German Bund yields dipped to their lowest in 11 months on Friday after Ukrainian troops launched a raid to try to retake a town from pro-Russian separatists, although a looming U.S. jobs report limited market moves.
In what has become the worst confrontation between Russia and the West since the Cold War, Ukraine tried to retake the eastern town of Slaviansk sending in military helicopters, one of which was shot down by separatists.
In times of increased geopolitical risk, investors park their money in top-rated assets, with German Bunds seen among the safest in the world.
Ten-year Bund yields, the benchmark for euro zone borrowing costs, fell as low as 1.454 percent before retreating to 1.46 percent, 1 basis point lower on the day.
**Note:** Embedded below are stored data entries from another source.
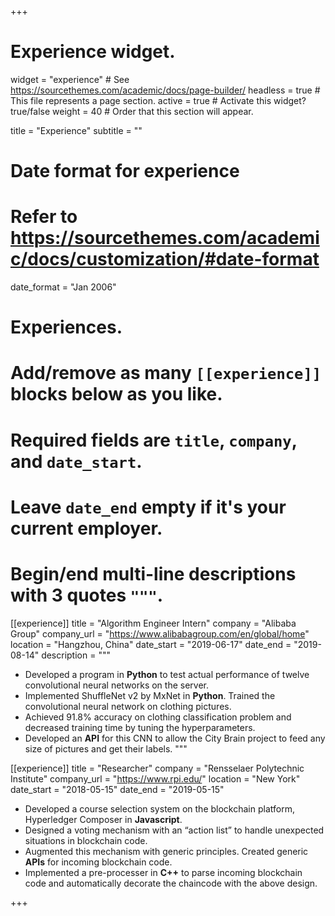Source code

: +++
# Experience widget.
widget = "experience"  # See https://sourcethemes.com/academic/docs/page-builder/
headless = true  # This file represents a page section.
active = true  # Activate this widget? true/false
weight = 40  # Order that this section will appear.

title = "Experience"
subtitle = ""

# Date format for experience
#   Refer to https://sourcethemes.com/academic/docs/customization/#date-format
date_format = "Jan 2006"

# Experiences.
#   Add/remove as many `[[experience]]` blocks below as you like.
#   Required fields are `title`, `company`, and `date_start`.
#   Leave `date_end` empty if it's your current employer.
#   Begin/end multi-line descriptions with 3 quotes `"""`.
[[experience]]
  title = "Algorithm Engineer Intern"
  company = "Alibaba Group"
  company_url = "https://www.alibabagroup.com/en/global/home"
  location = "Hangzhou, China"
  date_start = "2019-06-17"
  date_end = "2019-08-14"
  description = """
  * Developed a program in **Python** to test actual performance of  twelve convolutional neural networks on the server.
  * Implemented ShuffleNet v2 by MxNet in **Python**. Trained the convolutional neural network on clothing pictures.
  * Achieved 91.8% accuracy on clothing classification problem and decreased training time by tuning the hyperparameters.
  * Developed an **API** for this CNN to allow the City Brain project to feed any size of pictures and get their labels.
  """

[[experience]]
  title = "Researcher"
  company = "Rensselaer Polytechnic Institute"
  company_url = "https://www.rpi.edu/"
  location = "New York"
  date_start = "2018-05-15"
  date_end = "2019-05-15"
  
  * Developed a course selection system on the blockchain platform, Hyperledger Composer in **Javascript**.
  *	Designed a voting mechanism with an “action list” to handle unexpected situations in blockchain code.
  *	Augmented this mechanism with generic principles. Created generic **APIs** for incoming blockchain code.
  *	Implemented a pre-processer in **C++** to parse incoming blockchain code and automatically decorate the chaincode with the above design.

+++

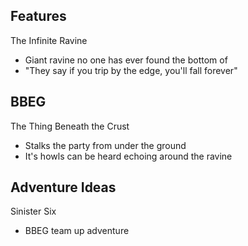 ## Features
The Infinite Ravine
- Giant ravine no one has ever found the bottom of
- "They say if you trip by the edge, you'll fall forever"

## BBEG
The Thing Beneath the Crust
- Stalks the party from under the ground
- It's howls can be heard echoing around the ravine

## Adventure Ideas
Sinister Six
- BBEG team up adventure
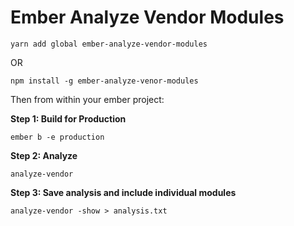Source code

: # Ember Analyze Vendor Modules

`yarn add global ember-analyze-vendor-modules`

OR

`npm install -g ember-analyze-venor-modules`

Then from within your ember project:

**Step 1: Build for Production**

`ember b -e production`

**Step 2: Analyze**

`analyze-vendor`

**Step 3: Save analysis and include individual modules**

`analyze-vendor -show > analysis.txt`
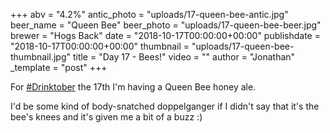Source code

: +++
abv = "4.2%"
antic_photo = "uploads/17-queen-bee-antic.jpg"
beer_name = "Queen Bee"
beer_photo = "uploads/17-queen-bee-beer.jpg"
brewer = "Hogs Back"
date = "2018-10-17T00:00:00+00:00"
publishdate = "2018-10-17T00:00:00+00:00"
thumbnail = "uploads/17-queen-bee-thumbnail.jpg"
title = "Day 17 - Bees!"
video = ""
author = "Jonathan"
_template = "post"
+++

For [#Drinktober](https://www.facebook.com/hashtag/drinktober?source=feed_text&epa=HASHTAG) the 17th I'm having a Queen Bee honey ale.

I'd be some kind of body-snatched doppelganger if I didn't say that it's the bee's knees and it's given me a bit of a buzz :)

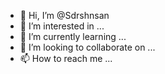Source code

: - 👋 Hi, I’m @Sdrshnsan
- 👀 I’m interested in ...
- 🌱 I’m currently learning ...
- 💞️ I’m looking to collaborate on ...
- 📫 How to reach me ...

<!---
Sdrshnsan/Sdrshnsan is a ✨ special ✨ repository because its `README.md` (this file) appears on your GitHub profile.
You can click the Preview link to take a look at your changes.
--->
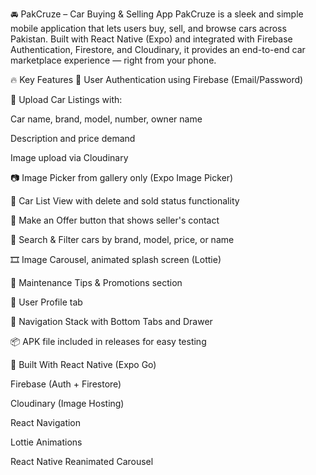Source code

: 🚘 PakCruze – Car Buying & Selling App
PakCruze is a sleek and simple mobile application that lets users buy, sell, and browse cars across Pakistan. Built with React Native (Expo) and integrated with Firebase Authentication, Firestore, and Cloudinary, it provides an end-to-end car marketplace experience — right from your phone.

🔥 Key Features
🔐 User Authentication using Firebase (Email/Password)

🚗 Upload Car Listings with:

Car name, brand, model, number, owner name

Description and price demand

Image upload via Cloudinary

📷 Image Picker from gallery only (Expo Image Picker)

📜 Car List View with delete and sold status functionality

💬 Make an Offer button that shows seller's contact

🔎 Search & Filter cars by brand, model, price, or name

🎞️ Image Carousel, animated splash screen (Lottie)

🔧 Maintenance Tips & Promotions section

👤 User Profile tab

🧭 Navigation Stack with Bottom Tabs and Drawer

📦 APK file included in releases for easy testing

📱 Built With
React Native (Expo Go)

Firebase (Auth + Firestore)

Cloudinary (Image Hosting)

React Navigation

Lottie Animations

React Native Reanimated Carousel

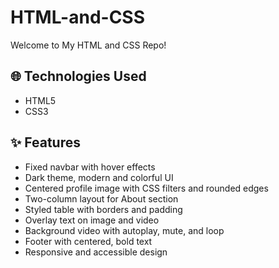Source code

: # HTML-and-CSS
Welcome to My HTML and CSS Repo!
## 🌐 Technologies Used

- HTML5
- CSS3

## ✨ Features

- Fixed navbar with hover effects
- Dark theme, modern and colorful UI
- Centered profile image with CSS filters and rounded edges
- Two-column layout for About section
- Styled table with borders and padding
- Overlay text on image and video
- Background video with autoplay, mute, and loop
- Footer with centered, bold text
- Responsive and accessible design

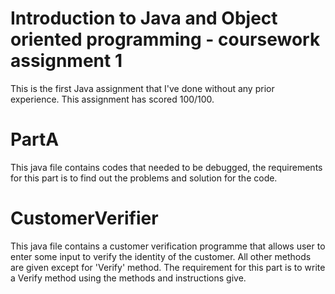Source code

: # Introduction to Java and Object oriented programming - coursework assignment 1
This is the first Java assignment that I've done without any prior experience.
This assignment has scored 100/100.
# PartA
This java file contains codes that needed to be debugged, the requirements for this part is to find out the problems and solution for the code.
# CustomerVerifier
This java file contains a customer verification programme that allows user to enter some input to verify the identity of the customer.
All other methods are given except for 'Verify' method. The requirement for this part is to write a Verify method using the methods and instructions give.
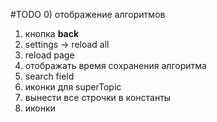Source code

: #TODO
0) отображение алгоритмов <br>
1) кнопка **back** <br>
2) settings -> reload all <br>
3) reload page <br>
4) отображать время сохранения алгоритма <br>
5) search field <br>
6) иконки для superTopic <br>
7) вынести все строчки в константы <br>
8) иконки
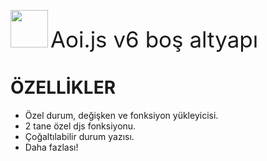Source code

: <img src="https://aoi.js.org/_astro/favicon.1918804b_Z1hGg9o.webp" width="60" height="60"> <span style="font-size:35px">Aoi.js v6 boş altyapı</span>

# ÖZELLİKLER
- Özel durum, değişken ve fonksiyon yükleyicisi.
- 2 tane özel djs fonksiyonu.
- Çoğaltılabilir durum yazısı.
- Daha fazlası!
In another sign of normalisation in the euro zone's peripheral markets, yields on lower-rated euro zone bonds dipped as well, with Spanish 10-year yields close to breaching 3 percent for the first time in nine years.
Traders said Spanish, Italian and Irish bonds were not treated as risky assets anymore and were seen as a safer alternative to equities.
"The situation in Ukraine is getting more attention this morning ... but Europe as a whole feels OK," one trader said, adding that the prospect of a long weekend in London due to a bank holiday on Monday made investors extra cautious.
Market moves were limited before the release of a key release of U.S. jobs data.
Non-farm payrolls probably advanced by 210,000 jobs this month, stepping up from a 192,000-gain in March, according to a Reuters survey of economists.
"If payrolls are strong, the rise in U.S. yields will be much more significant than in European yields," BNP Paribas rate strategist Patrick Jacq said.
"Growth remains subdued (in Europe) and the market remains convinced the trend in inflation is on the downside."
U.S. 10-year yields were 2 basis points higher on the day at 2.63 percent, having dipped about 5 bps on Thursday, when European markets were closed.